Our work aims to propose a generic technical solution that has flexibility and scalability for automating lesion classification on dense anatomical structures in clinical scenarios. It works as the foundation for further quantification analyses. The main contributions of this work are the following:
- •
We propose the first end-to-end dense instance segmentation that effectively combines diffusion models, RCNNs, and transformers for multi-class, multi-scale objects. More importantly, our model can directly process ROIs of kidney biopsies, avoiding patch splitting.
- •
We propose novel designs to address the accumulative errors caused by diffusion models at an early stage and stabilize the training process.
- •
We propose a novel class-wise balance sampling method to improve detection and segmentation performance.
- •
Instead of the static queries used in transformers, we convert regional features into dynamic queries and model the long-range dependencies between regional features while avoiding performance deterioration on dense objects.
- •
We compare DiffRegFormer with previous models that can process multi-class and multi-scale objects within ROIs in an end-to-end manner. Our model outperforms the previously published models in evaluating Jones’ silver-stained images.
- •
We show that DiffRegFormer has the potential of stain (domain)-agnostic detection for PAS-stained images without stain-specific fine-tuning.
- •
Our lesion classifier can achieve multi-lesion classification. In addition, our plug-and-play strategy can flexibly adapt to large-scale datasets with potential changes in lesion combinations at minimal overhead.

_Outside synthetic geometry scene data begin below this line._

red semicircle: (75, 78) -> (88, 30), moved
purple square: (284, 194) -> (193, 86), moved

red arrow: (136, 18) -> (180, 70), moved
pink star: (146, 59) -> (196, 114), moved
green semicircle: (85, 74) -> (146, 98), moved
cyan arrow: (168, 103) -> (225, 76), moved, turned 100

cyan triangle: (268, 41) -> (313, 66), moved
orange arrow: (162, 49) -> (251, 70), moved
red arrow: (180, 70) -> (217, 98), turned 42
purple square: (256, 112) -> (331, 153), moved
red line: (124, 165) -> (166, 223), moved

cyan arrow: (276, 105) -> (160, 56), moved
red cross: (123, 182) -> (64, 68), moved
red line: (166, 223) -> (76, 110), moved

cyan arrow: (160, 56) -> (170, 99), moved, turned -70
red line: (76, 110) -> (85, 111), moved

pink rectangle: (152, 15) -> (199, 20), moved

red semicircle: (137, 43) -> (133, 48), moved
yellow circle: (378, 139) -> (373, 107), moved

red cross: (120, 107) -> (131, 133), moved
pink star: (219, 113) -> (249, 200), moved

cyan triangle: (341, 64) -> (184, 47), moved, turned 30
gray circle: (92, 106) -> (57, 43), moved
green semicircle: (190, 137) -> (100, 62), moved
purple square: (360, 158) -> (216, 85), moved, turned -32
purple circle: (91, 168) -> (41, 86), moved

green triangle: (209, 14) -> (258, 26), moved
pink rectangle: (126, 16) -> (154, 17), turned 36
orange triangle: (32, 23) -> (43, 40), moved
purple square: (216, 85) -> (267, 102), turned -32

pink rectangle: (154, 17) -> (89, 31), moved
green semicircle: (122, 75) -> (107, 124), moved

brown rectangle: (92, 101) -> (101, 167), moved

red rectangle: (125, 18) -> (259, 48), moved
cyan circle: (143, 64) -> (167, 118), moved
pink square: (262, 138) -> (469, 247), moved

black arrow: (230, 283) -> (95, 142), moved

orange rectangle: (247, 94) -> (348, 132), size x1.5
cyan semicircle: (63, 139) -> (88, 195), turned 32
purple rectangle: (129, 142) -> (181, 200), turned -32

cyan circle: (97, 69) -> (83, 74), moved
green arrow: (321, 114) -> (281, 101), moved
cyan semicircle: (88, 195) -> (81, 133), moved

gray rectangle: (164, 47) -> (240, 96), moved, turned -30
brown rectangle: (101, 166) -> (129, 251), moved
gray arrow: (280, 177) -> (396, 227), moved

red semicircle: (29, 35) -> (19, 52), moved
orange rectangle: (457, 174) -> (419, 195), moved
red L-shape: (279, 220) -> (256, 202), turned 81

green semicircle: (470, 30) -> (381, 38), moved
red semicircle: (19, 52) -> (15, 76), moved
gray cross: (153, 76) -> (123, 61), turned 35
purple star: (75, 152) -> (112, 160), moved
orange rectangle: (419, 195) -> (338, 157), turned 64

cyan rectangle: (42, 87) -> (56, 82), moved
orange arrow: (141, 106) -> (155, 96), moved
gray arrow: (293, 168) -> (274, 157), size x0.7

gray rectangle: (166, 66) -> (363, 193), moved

The remainder of the paper is organized as follows. In Section 2, all relevant work is introduced, and we elaborate on all improvements w.r.t. previous research. In Section 3, we describe each component of our model in detail. In Section 4, we demonstrate the extensive evaluation of our model, including comparison experiments and ablation studies. In Section 5, we describe the advantages and limitations of our pipeline and show possible future follow-up research.